§ **EXERCISE MATERIAL**:
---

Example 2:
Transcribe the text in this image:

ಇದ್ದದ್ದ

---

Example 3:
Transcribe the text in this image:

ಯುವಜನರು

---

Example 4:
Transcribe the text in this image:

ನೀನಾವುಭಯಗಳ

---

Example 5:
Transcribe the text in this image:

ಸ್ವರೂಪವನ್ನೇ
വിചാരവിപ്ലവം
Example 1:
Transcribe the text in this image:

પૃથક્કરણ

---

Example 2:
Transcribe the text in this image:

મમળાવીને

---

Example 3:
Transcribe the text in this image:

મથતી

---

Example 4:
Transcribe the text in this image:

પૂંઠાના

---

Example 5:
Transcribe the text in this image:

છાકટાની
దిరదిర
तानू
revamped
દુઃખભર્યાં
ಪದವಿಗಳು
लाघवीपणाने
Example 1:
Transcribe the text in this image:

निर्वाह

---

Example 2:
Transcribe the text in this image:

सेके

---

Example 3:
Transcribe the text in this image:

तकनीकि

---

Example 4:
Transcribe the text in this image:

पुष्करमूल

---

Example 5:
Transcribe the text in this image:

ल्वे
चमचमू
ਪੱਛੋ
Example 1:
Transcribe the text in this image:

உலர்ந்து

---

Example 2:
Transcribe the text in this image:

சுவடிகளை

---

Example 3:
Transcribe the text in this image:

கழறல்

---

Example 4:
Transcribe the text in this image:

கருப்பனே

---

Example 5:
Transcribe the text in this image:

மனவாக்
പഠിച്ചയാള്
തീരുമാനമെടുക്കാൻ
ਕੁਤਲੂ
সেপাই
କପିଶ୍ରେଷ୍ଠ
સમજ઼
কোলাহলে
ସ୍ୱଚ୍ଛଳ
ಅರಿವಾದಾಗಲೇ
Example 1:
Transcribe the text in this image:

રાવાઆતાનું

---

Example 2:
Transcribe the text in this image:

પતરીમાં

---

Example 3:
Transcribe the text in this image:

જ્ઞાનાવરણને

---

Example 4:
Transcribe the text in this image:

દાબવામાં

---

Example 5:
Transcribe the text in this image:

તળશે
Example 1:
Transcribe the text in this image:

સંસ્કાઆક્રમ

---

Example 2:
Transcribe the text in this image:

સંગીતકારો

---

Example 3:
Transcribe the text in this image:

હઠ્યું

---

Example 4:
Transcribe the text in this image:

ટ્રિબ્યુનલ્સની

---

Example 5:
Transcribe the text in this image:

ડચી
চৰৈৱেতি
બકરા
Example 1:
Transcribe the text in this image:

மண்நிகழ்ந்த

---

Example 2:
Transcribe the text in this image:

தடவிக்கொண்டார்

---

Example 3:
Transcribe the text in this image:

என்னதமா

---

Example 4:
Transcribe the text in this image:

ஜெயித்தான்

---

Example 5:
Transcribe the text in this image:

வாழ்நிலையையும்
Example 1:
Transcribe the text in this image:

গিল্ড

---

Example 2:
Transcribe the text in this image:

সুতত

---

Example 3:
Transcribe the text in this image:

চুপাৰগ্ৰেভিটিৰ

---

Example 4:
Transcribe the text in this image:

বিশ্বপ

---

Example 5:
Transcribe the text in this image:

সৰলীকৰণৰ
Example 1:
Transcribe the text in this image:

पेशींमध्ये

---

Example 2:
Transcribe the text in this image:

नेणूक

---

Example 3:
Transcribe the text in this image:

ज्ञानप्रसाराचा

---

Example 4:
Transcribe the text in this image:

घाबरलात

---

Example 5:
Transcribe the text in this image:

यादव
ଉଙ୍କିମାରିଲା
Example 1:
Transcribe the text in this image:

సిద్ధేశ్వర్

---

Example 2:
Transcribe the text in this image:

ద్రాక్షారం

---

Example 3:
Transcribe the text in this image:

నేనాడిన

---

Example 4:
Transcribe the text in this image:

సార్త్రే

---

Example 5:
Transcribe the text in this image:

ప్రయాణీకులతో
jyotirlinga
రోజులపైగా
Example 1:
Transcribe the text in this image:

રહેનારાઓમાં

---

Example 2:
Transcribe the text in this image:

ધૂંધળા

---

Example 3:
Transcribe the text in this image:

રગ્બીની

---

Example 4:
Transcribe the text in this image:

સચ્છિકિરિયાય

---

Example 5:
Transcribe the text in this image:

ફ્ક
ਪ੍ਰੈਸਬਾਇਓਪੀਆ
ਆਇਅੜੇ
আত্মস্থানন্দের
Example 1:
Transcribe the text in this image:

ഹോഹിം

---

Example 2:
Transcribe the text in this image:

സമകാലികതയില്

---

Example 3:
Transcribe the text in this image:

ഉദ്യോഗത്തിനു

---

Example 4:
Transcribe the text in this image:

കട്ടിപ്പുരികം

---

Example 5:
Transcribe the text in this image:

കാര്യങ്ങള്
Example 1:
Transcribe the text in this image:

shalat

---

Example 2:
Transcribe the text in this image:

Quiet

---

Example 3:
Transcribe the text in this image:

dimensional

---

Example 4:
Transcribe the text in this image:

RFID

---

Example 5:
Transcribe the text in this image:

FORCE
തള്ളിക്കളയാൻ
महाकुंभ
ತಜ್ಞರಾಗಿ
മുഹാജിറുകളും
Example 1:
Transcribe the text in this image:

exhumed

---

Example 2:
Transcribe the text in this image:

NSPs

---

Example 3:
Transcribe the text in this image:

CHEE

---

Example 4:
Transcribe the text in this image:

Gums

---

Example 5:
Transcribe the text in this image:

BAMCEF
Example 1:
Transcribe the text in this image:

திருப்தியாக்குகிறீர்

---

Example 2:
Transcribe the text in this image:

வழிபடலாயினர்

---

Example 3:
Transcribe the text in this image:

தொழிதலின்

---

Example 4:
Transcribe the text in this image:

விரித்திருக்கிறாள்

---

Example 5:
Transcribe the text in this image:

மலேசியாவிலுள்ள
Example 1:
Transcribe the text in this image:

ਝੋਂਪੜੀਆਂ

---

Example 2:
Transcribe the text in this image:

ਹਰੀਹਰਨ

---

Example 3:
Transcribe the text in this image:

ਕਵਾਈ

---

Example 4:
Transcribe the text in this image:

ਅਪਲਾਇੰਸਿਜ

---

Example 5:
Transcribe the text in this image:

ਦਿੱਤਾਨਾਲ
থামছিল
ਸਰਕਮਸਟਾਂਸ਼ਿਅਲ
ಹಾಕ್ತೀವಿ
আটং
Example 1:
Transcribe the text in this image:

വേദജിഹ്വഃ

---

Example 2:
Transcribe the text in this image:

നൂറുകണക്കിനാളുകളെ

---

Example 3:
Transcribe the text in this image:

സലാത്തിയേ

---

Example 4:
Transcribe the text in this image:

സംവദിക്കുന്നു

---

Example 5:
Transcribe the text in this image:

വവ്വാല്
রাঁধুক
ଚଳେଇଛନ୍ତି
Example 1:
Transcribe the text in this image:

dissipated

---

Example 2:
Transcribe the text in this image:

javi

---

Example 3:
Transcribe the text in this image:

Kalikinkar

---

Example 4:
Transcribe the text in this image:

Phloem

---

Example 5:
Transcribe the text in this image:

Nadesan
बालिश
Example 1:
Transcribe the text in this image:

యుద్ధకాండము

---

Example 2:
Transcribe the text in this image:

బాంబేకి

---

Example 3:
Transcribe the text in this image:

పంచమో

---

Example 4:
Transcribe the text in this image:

§ **WHAT IS REQUIRED**:
Set down each line of the material above again, exactly.

§ **SOLVED EXERCISE**:
---

Example 2:
Transcribe the text in this image:

ಇದ್ದದ್ದ

---

Example 3:
Transcribe the text in this image:

ಯುವಜನರು

---

Example 4:
Transcribe the text in this image:

ನೀನಾವುಭಯಗಳ

---

Example 5:
Transcribe the text in this image:

ಸ್ವರೂಪವನ್ನೇ
വിചാരവിപ്ലവം
Example 1:
Transcribe the text in this image:

પૃથક્કરણ

---

Example 2:
Transcribe the text in this image:

મમળાવીને

---

Example 3:
Transcribe the text in this image:

મથતી

---

Example 4:
Transcribe the text in this image:

પૂંઠાના

---

Example 5:
Transcribe the text in this image:

છાકટાની
దిరదిర
तानू
revamped
દુઃખભર્યાં
ಪದವಿಗಳು
लाघवीपणाने
Example 1:
Transcribe the text in this image:

निर्वाह

---

Example 2:
Transcribe the text in this image:

सेके

---

Example 3:
Transcribe the text in this image:

तकनीकि

---

Example 4:
Transcribe the text in this image:

पुष्करमूल

---

Example 5:
Transcribe the text in this image:

ल्वे
चमचमू
ਪੱਛੋ
Example 1:
Transcribe the text in this image:

உலர்ந்து

---

Example 2:
Transcribe the text in this image:

சுவடிகளை

---

Example 3:
Transcribe the text in this image:

கழறல்

---

Example 4:
Transcribe the text in this image:

கருப்பனே

---

Example 5:
Transcribe the text in this image:

மனவாக்
പഠിച്ചയാള്
തീരുമാനമെടുക്കാൻ
ਕੁਤਲੂ
সেপাই
କପିଶ୍ରେଷ୍ଠ
સમજ઼
কোলাহলে
ସ୍ୱଚ୍ଛଳ
ಅರಿವಾದಾಗಲೇ
Example 1:
Transcribe the text in this image:

રાવાઆતાનું

---

Example 2:
Transcribe the text in this image:

પતરીમાં

---

Example 3:
Transcribe the text in this image:

જ્ઞાનાવરણને

---

Example 4:
Transcribe the text in this image:

દાબવામાં

---

Example 5:
Transcribe the text in this image:

તળશે
Example 1:
Transcribe the text in this image:

સંસ્કાઆક્રમ

---

Example 2:
Transcribe the text in this image:

સંગીતકારો

---

Example 3:
Transcribe the text in this image:

હઠ્યું

---

Example 4:
Transcribe the text in this image:

ટ્રિબ્યુનલ્સની

---

Example 5:
Transcribe the text in this image:

ડચી
চৰৈৱেতি
બકરા
Example 1:
Transcribe the text in this image:

மண்நிகழ்ந்த

---

Example 2:
Transcribe the text in this image:

தடவிக்கொண்டார்

---

Example 3:
Transcribe the text in this image:

என்னதமா

---

Example 4:
Transcribe the text in this image:

ஜெயித்தான்

---

Example 5:
Transcribe the text in this image:

வாழ்நிலையையும்
Example 1:
Transcribe the text in this image:

গিল্ড

---

Example 2:
Transcribe the text in this image:

সুতত

---

Example 3:
Transcribe the text in this image:

চুপাৰগ্ৰেভিটিৰ

---

Example 4:
Transcribe the text in this image:

বিশ্বপ

---

Example 5:
Transcribe the text in this image:

সৰলীকৰণৰ
Example 1:
Transcribe the text in this image:

पेशींमध्ये

---

Example 2:
Transcribe the text in this image:

नेणूक

---

Example 3:
Transcribe the text in this image:

ज्ञानप्रसाराचा

---

Example 4:
Transcribe the text in this image:

घाबरलात

---

Example 5:
Transcribe the text in this image:

यादव
ଉଙ୍କିମାରିଲା
Example 1:
Transcribe the text in this image:

సిద్ధేశ్వర్

---

Example 2:
Transcribe the text in this image:

ద్రాక్షారం

---

Example 3:
Transcribe the text in this image:

నేనాడిన

---

Example 4:
Transcribe the text in this image:

సార్త్రే

---

Example 5:
Transcribe the text in this image:

ప్రయాణీకులతో
jyotirlinga
రోజులపైగా
Example 1:
Transcribe the text in this image:

રહેનારાઓમાં

---

Example 2:
Transcribe the text in this image:

ધૂંધળા

---

Example 3:
Transcribe the text in this image:

રગ્બીની

---

Example 4:
Transcribe the text in this image:

સચ્છિકિરિયાય

---

Example 5:
Transcribe the text in this image:

ફ્ક
ਪ੍ਰੈਸਬਾਇਓਪੀਆ
ਆਇਅੜੇ
আত্মস্থানন্দের
Example 1:
Transcribe the text in this image:

ഹോഹിം

---

Example 2:
Transcribe the text in this image:

സമകാലികതയില്

---

Example 3:
Transcribe the text in this image:

ഉദ്യോഗത്തിനു

---

Example 4:
Transcribe the text in this image:

കട്ടിപ്പുരികം

---

Example 5:
Transcribe the text in this image:

കാര്യങ്ങള്
Example 1:
Transcribe the text in this image:

shalat

---

Example 2:
Transcribe the text in this image:

Quiet

---

Example 3:
Transcribe the text in this image:

dimensional

---

Example 4:
Transcribe the text in this image:

RFID

---

Example 5:
Transcribe the text in this image:

FORCE
തള്ളിക്കളയാൻ
महाकुंभ
ತಜ್ಞರಾಗಿ
മുഹാജിറുകളും
Example 1:
Transcribe the text in this image:

exhumed

---

Example 2:
Transcribe the text in this image:

NSPs

---

Example 3:
Transcribe the text in this image:

CHEE

---

Example 4:
Transcribe the text in this image:

Gums

---

Example 5:
Transcribe the text in this image:

BAMCEF
Example 1:
Transcribe the text in this image:

திருப்தியாக்குகிறீர்

---

Example 2:
Transcribe the text in this image:

வழிபடலாயினர்

---

Example 3:
Transcribe the text in this image:

தொழிதலின்

---

Example 4:
Transcribe the text in this image:

விரித்திருக்கிறாள்

---

Example 5:
Transcribe the text in this image:

மலேசியாவிலுள்ள
Example 1:
Transcribe the text in this image:

ਝੋਂਪੜੀਆਂ

---

Example 2:
Transcribe the text in this image:

ਹਰੀਹਰਨ

---

Example 3:
Transcribe the text in this image:

ਕਵਾਈ

---

Example 4:
Transcribe the text in this image:

ਅਪਲਾਇੰਸਿਜ

---

Example 5:
Transcribe the text in this image:

ਦਿੱਤਾਨਾਲ
থামছিল
ਸਰਕਮਸਟਾਂਸ਼ਿਅਲ
ಹಾಕ್ತೀವಿ
আটং
Example 1:
Transcribe the text in this image:

വേദജിഹ്വഃ

---

Example 2:
Transcribe the text in this image:

നൂറുകണക്കിനാളുകളെ

---

Example 3:
Transcribe the text in this image:

സലാത്തിയേ

---

Example 4:
Transcribe the text in this image:

സംവദിക്കുന്നു

---

Example 5:
Transcribe the text in this image:

വവ്വാല്
রাঁধুক
ଚଳେଇଛନ୍ତି
Example 1:
Transcribe the text in this image:

dissipated

---

Example 2:
Transcribe the text in this image:

javi

---

Example 3:
Transcribe the text in this image:

Kalikinkar

---

Example 4:
Transcribe the text in this image:

Phloem

---

Example 5:
Transcribe the text in this image:

Nadesan
बालिश
Example 1:
Transcribe the text in this image:

యుద్ధకాండము

---

Example 2:
Transcribe the text in this image:

బాంబేకి

---

Example 3:
Transcribe the text in this image:

పంచమో

---

Example 4:
Transcribe the text in this image:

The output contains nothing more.